Episode 6:  Robert Stripling’s book (largely ghostwritten by the popular writer Bob Considine) is “The Red Plot Against America” (Bell 1949); it describes Hiss’s testimony and reactions to it at 110-16.  More accounts of Hiss’s first testimony are; Nixon at 5-11; Smith at 161-83; Toledano at 151-54; and Weinstein at 21-28.  The full transcript of Hiss’s testimony is in the Alpa Editions reprint of the HUAC hearings at 642-59.

Alger Hiss’s memoir of the Case, “In the Court of Public Opinion” (Knopf 1957) describes at 3-14 Hiss’s reaction to Chambers’ accusations and his first testimony in response.  This book is so dry (in it, Hiss never once describes having feeling) that it has been called the only boring book ever written about this Case.  More interesting pro-Hiss reading is the John Chabot Smith book referenced above and a pro-Hiss book that focuses on Nixon’s misstatements and craftiness (a territory almost as target-rich as Hiss’s testimonies), “A Tissue of Lies:  Nixon vs. Hiss” (McGraw Hill 1979) by Morton and Michael Levitt.  

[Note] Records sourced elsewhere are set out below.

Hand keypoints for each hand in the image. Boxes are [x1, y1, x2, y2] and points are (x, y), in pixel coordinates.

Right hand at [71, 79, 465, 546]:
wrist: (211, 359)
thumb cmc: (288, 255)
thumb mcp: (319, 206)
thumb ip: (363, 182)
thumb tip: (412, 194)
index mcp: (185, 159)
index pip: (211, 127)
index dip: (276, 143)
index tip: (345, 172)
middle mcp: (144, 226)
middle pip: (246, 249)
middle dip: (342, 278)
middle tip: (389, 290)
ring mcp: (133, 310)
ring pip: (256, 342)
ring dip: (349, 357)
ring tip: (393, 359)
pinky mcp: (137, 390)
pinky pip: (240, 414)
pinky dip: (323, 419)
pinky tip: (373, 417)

Questions:  You’re Alger Hiss, President of the Carnegie Endowment for International Peace and a minor luminary of America’s post-War foreign policy establishment.   Whittaker Chambers testifies to HUAC that the two of you were in a secret Communist chat group 10-15 years ago and that you two became best friends. 

What do you do?

Several options:  (1) Do nothing, because no one who matters to your life cares a fig for what goes on at HUAC; (2) appear before the Committee with both guns blazing, in the style of the Hollywood Communists (but remember they came to a sticky end); (3) admit, sheepishly, that back in the dark days of the Great Depression, when you were just out of grad school and had more youthful idealism than good judgment, you did something very foolish that, fortunately, did no harm in the long run and you stopped doing it years ago; and (4) calmly deny Chambers’ charges like a gentleman who will not stoop to wrestle in the mud; tough it out, hope Chambers gets tangled up in melodrama, and that, with your sterling reputation and friends in high places, you can emerge in two weeks as fabulous as always and with the added sheen of having repulsed a despicable smear campaign.  Hiss chose #4.

If you were Hiss, would your choice depend much on whether Chambers’ charges were true?  What if they were true and you knew that you two had also been in a spy ring, a major league crime that Chambers could blackmail you with for the rest of your life if you admitted to the chat group and the friendship?  But since he was in the spy ring, too, you could blackmail him for the rest of his life.

Extra Credit Question:  I assume that by now you have read parts of Hiss’s testimony and its dissection by Nixon and Stripling.  As you read Hiss for the first time, did you notice any of the suspicion-raising bits that Nixon and Stripling saw?